Bharti has announced plans to expand its data centre capacity by 3x to 400MW by 2025 with investment of Rs50bn. We estimate Nxtra to have 100MW of data centre capacity in FY21, which works to revenue of Rs110mn/MW pa. Bharti is excited at the opportunity of rising demand for data centre in India which is likely to increase to 1,100MW from existing 450MW in next three years.

Data centre needs massive land bank. Our understanding is 3acres land is required for 20MW data centre. Thus, 300MW data centre capacity requires 45acre land. It takes at least 2-3yrs post land acquisition to commence data centre.

Our discussion with industry experts suggests capex (building & fitouts) for 1MW data centre is Rs350-380mn, excluding land. This means total capex for 300MW works to Rs100bn (2× investment outlined by Bharti).

Competition is sitting on large land bank in prime locations. NetMagic, largest data centre player in India (owned by NTT Japan), has bought 40-50acre of land in Mumbai to expand data centre.

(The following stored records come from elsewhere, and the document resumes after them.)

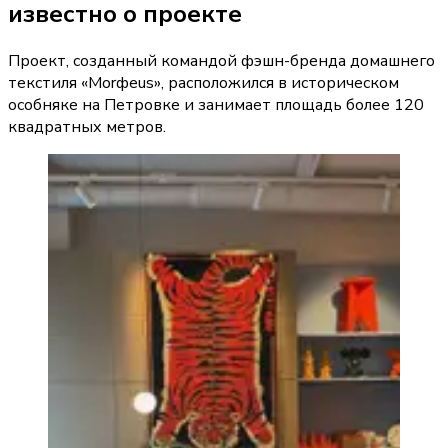
известно о проекте
Проект, созданный командой фэшн-бренда домашнего
текстиля «Morфeus», расположился в историческом
особняке на Петровке и занимает площадь более 120
квадратных метров.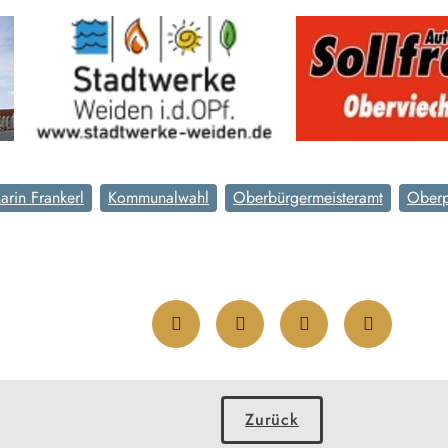
arin Frankerl
Kommunalwahl
Oberbürgermeisteramt
Oberp
Zurück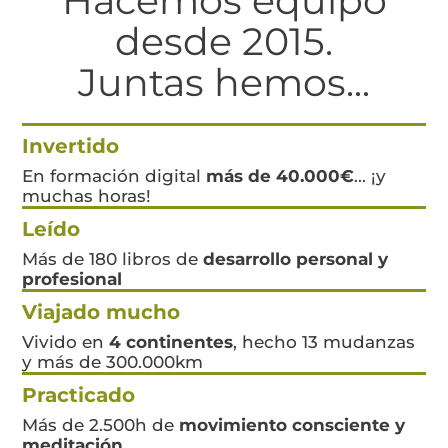
Hacemos equipo
desde 2015.
Juntas hemos...
Invertido
En formación digital
más de 40.000€
... ¡y
muchas horas!
Leído
Más de 180 libros de
desarrollo personal y
profesional
Viajado mucho
Vivido en
4 continentes
, hecho 13 mudanzas
y más de 300.000km
Practicado
Más de 2.500h de
movimiento consciente y
meditación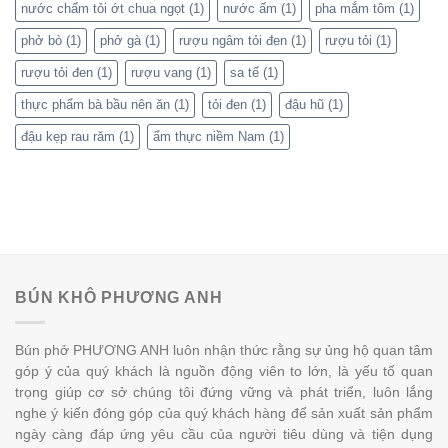
nước chấm tỏi ớt chua ngọt
(1)
nước ấm
(1)
pha mắm tôm
(1)
phở bò
(1)
phở gà
(1)
rượu ngâm tỏi đen
(1)
rượu tỏi
(1)
rượu tỏi đen
(1)
rượu vang
(1)
sa tế
(1)
thực phẩm bà bầu nên ăn
(1)
tỏi đen
(1)
đậu hũ
(1)
đậu kẹp rau răm
(1)
ẩm thực niềm Nam
(1)
BÚN KHÔ PHƯƠNG ANH
Bún phở PHƯƠNG ANH luôn nhận thức rằng sự ủng hộ quan tâm
góp ý của quý khách là nguồn động viên to lớn, là yếu tố quan
trọng giúp cơ sở chúng tôi đứng vững và phát triển, luôn lắng
nghe ý kiến đóng góp của quý khách hàng để sản xuất sản phẩm
ngày càng đáp ứng yêu cầu của người tiêu dùng và tiện dụng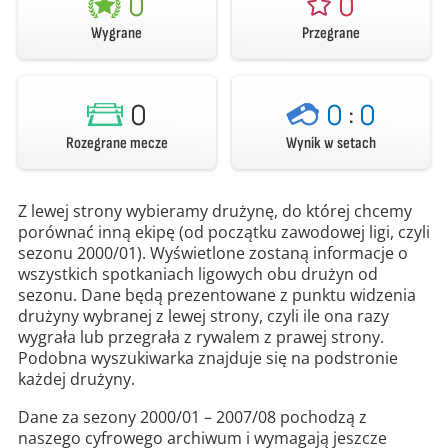
0
0
Wygrane
Przegrane
0
0
:
0
Rozegrane mecze
Wynik w setach
Z lewej strony wybieramy drużynę, do której chcemy
porównać inną ekipę (od początku zawodowej ligi, czyli
sezonu 2000/01). Wyświetlone zostaną informacje o
wszystkich spotkaniach ligowych obu drużyn od
sezonu. Dane będą prezentowane z punktu widzenia
drużyny wybranej z lewej strony, czyli ile ona razy
wygrała lub przegrała z rywalem z prawej strony.
Podobna wyszukiwarka znajduje się na podstronie
każdej drużyny.
Dane za sezony 2000/01 – 2007/08 pochodzą z
naszego cyfrowego archiwum i wymagają jeszcze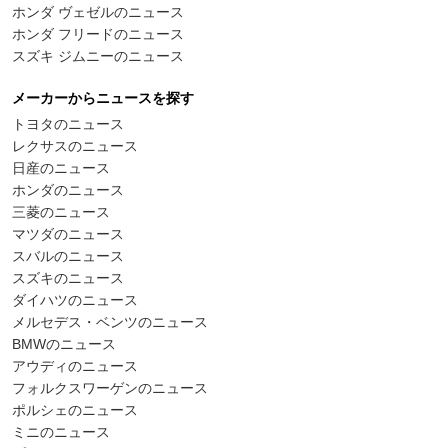
ホンダ ヴェゼルのニュース
ホンダ フリードのニュース
スズキ ジムニーのニュース
メーカーからニュースを探す
トヨタのニュース
レクサスのニュース
日産のニュース
ホンダのニュース
三菱のニュース
マツダのニュース
スバルのニュース
スズキのニュース
ダイハツのニュース
メルセデス・ベンツのニュース
BMWのニュース
アウディのニュース
フォルクスワーゲンのニュース
ポルシェのニュース
ミニのニュース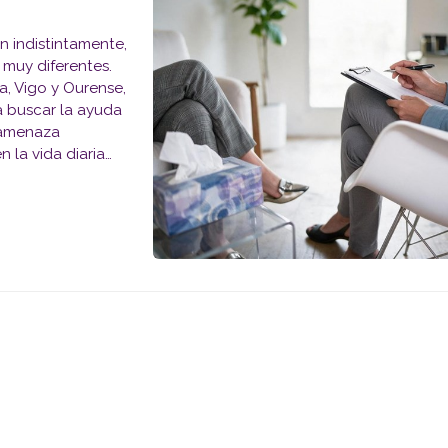
n indistintamente,
 muy diferentes.
, Vigo y Ourense,
a buscar la ayuda
 amenaza
n la vida diaria
moción nat...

Tata Communications has huge land parcels in Pune, Chennai and Delhi where STT (associate company of TCom) plans may expand data centre. Notably, STT has announced expansion of data centre capacity to 400MW. New players such as RIL, Adani, Hiranandani etc also have plans to expand data centre.

Payments Bank – credible performance vs peers
Bharti has seen credible performance in its payment bank business which has grown at CQGR of 8.5% in past 11 quarters (since Q1FY20); it has broken even at EBITDA level with Rs84mn and net income at Rs46mn in Q2FY22. Thus, payments bank has started adding to earnings for Bharti.

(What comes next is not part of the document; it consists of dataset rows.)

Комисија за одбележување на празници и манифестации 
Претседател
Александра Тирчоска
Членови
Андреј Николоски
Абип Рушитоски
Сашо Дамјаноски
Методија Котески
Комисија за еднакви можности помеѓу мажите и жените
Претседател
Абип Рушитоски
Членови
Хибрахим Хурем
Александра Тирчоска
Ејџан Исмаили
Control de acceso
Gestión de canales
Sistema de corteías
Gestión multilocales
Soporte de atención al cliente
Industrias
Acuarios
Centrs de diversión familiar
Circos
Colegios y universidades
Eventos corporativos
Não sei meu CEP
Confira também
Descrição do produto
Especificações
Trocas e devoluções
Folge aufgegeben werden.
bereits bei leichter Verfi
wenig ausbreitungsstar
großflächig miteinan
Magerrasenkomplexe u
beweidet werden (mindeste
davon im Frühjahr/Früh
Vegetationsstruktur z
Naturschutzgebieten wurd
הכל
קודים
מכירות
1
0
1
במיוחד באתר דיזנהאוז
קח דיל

Its total customer base stands at 115mn with monthly active customer at 31mn. The company is seeing transaction of >1bn per month. It has merchant base of 8mn with total GMV of Rs1,283bn (Q2FY22 annualised).

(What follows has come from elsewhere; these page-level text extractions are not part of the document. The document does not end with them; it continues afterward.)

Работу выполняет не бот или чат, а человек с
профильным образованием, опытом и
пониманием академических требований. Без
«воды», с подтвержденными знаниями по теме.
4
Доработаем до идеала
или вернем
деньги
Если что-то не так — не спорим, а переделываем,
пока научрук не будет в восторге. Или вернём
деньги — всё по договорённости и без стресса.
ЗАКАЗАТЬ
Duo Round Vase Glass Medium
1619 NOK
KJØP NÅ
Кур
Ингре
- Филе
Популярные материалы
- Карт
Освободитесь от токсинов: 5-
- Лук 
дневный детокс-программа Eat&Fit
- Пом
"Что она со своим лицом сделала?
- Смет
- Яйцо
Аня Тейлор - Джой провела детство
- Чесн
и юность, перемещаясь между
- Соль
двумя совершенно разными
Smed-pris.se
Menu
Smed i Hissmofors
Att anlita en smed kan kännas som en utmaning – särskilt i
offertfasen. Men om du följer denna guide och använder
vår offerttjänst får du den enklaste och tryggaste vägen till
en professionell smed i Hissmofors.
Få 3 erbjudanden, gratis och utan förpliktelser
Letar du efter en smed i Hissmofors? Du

Bharti’s valuations –stay BUY
Earnings revision – what are the driving changes in model?

  • We have incorporated equity infusion from rights issue. Nearly 25% of the issue money has been received in FY22; we assume the remaining two instalments would come in equal parts in FY23 and FY24. However, we have taken the entire equity dilution in FY22 itself.
  • We have cut our FY22 ARPU estimate due to delay in tariff hike, but have broadly maintained our ARPU for FY23. Our ARPU estimates are conservative as they do not factor any large tariff hike in future.
  • However, our India EBITDA estimates have seen an upgrade of 2.1% in FY22 and 6.4% in FY23 on better-than-expected cost control.
  • We have increased our Africa EBITDA estimates by 5.4% each in FY22 and FY23 on stronger-than-expected performance in past few quarters.
  • Our consolidated EBITDA has increased by 3.5% for FY22E and 6.6% for FY23E.

Valuation – why BUY?
We roll forward our valuations for Bharti to FY24E and cut our EV/EBITDA multiple for India business to 10x (from 11x) as price hike event has played out. We increase Bharti’s target price to Rs861 (from Rs712).

We maintain BUY rating on Bharti due to

  • Strong EBITDA (adjusted for Ind AS impact) performance – 20.4% CAGR over FY22-24E. This is driven by market share gain in mobile business and consistent growth in non-mobile business. We see an upside risk if more tariff hike follows in mobile business and better-than-expected growth in non-mobile business. Both these events are likely to play out, in our view.
  • Deleveraging – long awaited event. FY23 will see 5G spectrum auction which will increase debt further. However, FY24 onwards, we see >200bn net debt reduction (~5% of market cap). Free cashflow generation to remain consistent FY24 onwards, in our view.
  • Reducing incremental investment in business and structurally higher RoCE – Bharti has increased its spectrum holding significantly in the past decade. It needs only 5G spectrum and probably 700MHz in future. Further, government has increased right-to-use life of spectrum to 30years from 20years. Higher spectrum supply and limited players mean much lower spectrum payout and reduced capital employed in mobile business. This implies much higher future RoCEs.
  • 5G is expected to drive higher investment by enterprise in digitisation and rise in addressable market for telecom service providers. We see competitive scenario to remain stable in 5G services in India.
  • Optionality in digital investments such as entertainment apps (Wink and Xstream), payments bank, IoT, CPaaS etc.